**Try it**
Among the lines below, keep only those from the one containing "ring dip: (151, 123)" through the one containing "index dip: (263, 17)", and reproduce them exactly.

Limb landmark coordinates
※ ※ ※

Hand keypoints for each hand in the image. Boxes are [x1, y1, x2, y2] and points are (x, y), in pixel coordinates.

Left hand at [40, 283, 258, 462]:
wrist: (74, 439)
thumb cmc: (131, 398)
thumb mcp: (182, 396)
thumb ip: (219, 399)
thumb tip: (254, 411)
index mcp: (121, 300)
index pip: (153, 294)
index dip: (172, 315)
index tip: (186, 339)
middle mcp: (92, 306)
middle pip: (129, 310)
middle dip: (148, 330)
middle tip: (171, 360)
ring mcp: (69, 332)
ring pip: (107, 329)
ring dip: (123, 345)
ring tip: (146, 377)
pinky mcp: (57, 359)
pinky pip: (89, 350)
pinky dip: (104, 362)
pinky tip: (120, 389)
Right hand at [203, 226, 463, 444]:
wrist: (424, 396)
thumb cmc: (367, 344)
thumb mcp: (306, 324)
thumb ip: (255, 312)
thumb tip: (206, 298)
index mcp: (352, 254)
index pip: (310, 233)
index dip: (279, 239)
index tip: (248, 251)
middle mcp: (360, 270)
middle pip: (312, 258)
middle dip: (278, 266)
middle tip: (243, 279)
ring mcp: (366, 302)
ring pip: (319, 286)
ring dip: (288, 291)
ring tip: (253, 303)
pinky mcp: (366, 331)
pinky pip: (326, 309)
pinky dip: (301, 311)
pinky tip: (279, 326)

※ ※ ※

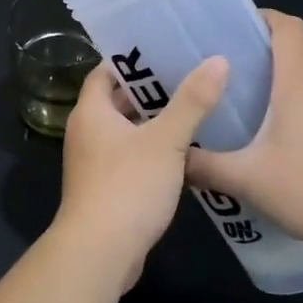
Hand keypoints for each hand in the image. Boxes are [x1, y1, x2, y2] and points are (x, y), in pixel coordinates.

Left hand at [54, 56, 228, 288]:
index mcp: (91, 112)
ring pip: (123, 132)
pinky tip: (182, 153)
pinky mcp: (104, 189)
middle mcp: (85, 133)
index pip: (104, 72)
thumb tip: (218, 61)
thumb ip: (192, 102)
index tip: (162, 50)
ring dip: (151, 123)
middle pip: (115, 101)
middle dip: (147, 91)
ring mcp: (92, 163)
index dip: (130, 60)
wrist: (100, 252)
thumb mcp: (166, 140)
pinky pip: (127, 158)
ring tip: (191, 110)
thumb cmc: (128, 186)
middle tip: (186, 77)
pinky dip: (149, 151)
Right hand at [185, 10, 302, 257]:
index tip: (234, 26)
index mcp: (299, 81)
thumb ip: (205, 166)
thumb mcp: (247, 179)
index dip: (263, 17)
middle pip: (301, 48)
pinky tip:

※ ※ ※

**Reply to the exercise**
ring dip: (151, 123)
middle pip: (115, 101)
middle dip: (147, 91)
ring mcp: (92, 163)
index dip: (130, 60)
wrist: (100, 252)
thumb mcp: (166, 140)
pinky pip: (127, 158)
ring tip: (191, 110)
thumb cmc: (128, 186)
middle tip: (186, 77)
pinky dip: (149, 151)
Right hand at [185, 10, 302, 257]:
index tip: (234, 26)
index mcp: (299, 81)
thumb ip: (205, 166)
thumb mcp: (247, 179)
index dip: (263, 17)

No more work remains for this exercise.